## [EXERCISE PROMPT]
Copy out the listing exactly.
○ ○ ○ ○
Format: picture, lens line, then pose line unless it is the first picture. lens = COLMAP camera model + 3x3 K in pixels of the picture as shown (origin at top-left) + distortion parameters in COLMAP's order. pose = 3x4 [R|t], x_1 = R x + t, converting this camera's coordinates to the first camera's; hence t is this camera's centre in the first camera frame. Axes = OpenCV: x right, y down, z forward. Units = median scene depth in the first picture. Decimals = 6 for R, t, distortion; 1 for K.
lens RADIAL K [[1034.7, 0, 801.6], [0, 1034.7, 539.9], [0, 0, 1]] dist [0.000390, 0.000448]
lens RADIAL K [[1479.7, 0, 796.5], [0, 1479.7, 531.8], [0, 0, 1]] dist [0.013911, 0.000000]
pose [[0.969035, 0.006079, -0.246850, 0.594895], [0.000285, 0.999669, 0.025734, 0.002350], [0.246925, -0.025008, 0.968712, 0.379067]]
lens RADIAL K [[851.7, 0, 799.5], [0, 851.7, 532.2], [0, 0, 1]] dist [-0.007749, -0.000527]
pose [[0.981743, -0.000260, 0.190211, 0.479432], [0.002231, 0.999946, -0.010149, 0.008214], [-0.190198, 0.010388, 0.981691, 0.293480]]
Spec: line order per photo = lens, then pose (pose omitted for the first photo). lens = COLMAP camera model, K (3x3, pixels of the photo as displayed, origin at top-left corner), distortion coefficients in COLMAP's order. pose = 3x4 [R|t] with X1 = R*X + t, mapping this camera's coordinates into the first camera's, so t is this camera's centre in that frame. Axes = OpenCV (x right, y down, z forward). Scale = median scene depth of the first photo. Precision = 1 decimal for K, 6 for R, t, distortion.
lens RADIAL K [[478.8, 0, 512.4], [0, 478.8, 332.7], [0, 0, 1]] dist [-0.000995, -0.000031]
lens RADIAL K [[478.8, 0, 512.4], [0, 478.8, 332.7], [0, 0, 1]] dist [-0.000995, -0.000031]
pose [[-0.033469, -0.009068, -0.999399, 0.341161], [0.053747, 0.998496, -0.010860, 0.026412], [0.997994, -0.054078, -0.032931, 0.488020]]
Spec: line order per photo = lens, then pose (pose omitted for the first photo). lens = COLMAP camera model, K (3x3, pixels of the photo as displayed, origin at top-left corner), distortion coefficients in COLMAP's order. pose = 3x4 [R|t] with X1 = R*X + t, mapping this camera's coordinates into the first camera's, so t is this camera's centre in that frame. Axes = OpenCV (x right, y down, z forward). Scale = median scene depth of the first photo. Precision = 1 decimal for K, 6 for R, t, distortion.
○ ○ ○ ○
## [COMPLETED TASK]
Format: picture, lens line, then pose line unless it is the first picture. lens = COLMAP camera model + 3x3 K in pixels of the picture as shown (origin at top-left) + distortion parameters in COLMAP's order. pose = 3x4 [R|t], x_1 = R x + t, converting this camera's coordinates to the first camera's; hence t is this camera's centre in the first camera frame. Axes = OpenCV: x right, y down, z forward. Units = median scene depth in the first picture. Decimals = 6 for R, t, distortion; 1 for K.
lens RADIAL K [[1034.7, 0, 801.6], [0, 1034.7, 539.9], [0, 0, 1]] dist [0.000390, 0.000448]
lens RADIAL K [[1479.7, 0, 796.5], [0, 1479.7, 531.8], [0, 0, 1]] dist [0.013911, 0.000000]
pose [[0.969035, 0.006079, -0.246850, 0.594895], [0.000285, 0.999669, 0.025734, 0.002350], [0.246925, -0.025008, 0.968712, 0.379067]]
lens RADIAL K [[851.7, 0, 799.5], [0, 851.7, 532.2], [0, 0, 1]] dist [-0.007749, -0.000527]
pose [[0.981743, -0.000260, 0.190211, 0.479432], [0.002231, 0.999946, -0.010149, 0.008214], [-0.190198, 0.010388, 0.981691, 0.293480]]
Spec: line order per photo = lens, then pose (pose omitted for the first photo). lens = COLMAP camera model, K (3x3, pixels of the photo as displayed, origin at top-left corner), distortion coefficients in COLMAP's order. pose = 3x4 [R|t] with X1 = R*X + t, mapping this camera's coordinates into the first camera's, so t is this camera's centre in that frame. Axes = OpenCV (x right, y down, z forward). Scale = median scene depth of the first photo. Precision = 1 decimal for K, 6 for R, t, distortion.
lens RADIAL K [[478.8, 0, 512.4], [0, 478.8, 332.7], [0, 0, 1]] dist [-0.000995, -0.000031]
lens RADIAL K [[478.8, 0, 512.4], [0, 478.8, 332.7], [0, 0, 1]] dist [-0.000995, -0.000031]
pose [[-0.033469, -0.009068, -0.999399, 0.341161], [0.053747, 0.998496, -0.010860, 0.026412], [0.997994, -0.054078, -0.032931, 0.488020]]
Spec: line order per photo = lens, then pose (pose omitted for the first photo). lens = COLMAP camera model, K (3x3, pixels of the photo as displayed, origin at top-left corner), distortion coefficients in COLMAP's order. pose = 3x4 [R|t] with X1 = R*X + t, mapping this camera's coordinates into the first camera's, so t is this camera's centre in that frame. Axes = OpenCV (x right, y down, z forward). Scale = median scene depth of the first photo. Precision = 1 decimal for K, 6 for R, t, distortion.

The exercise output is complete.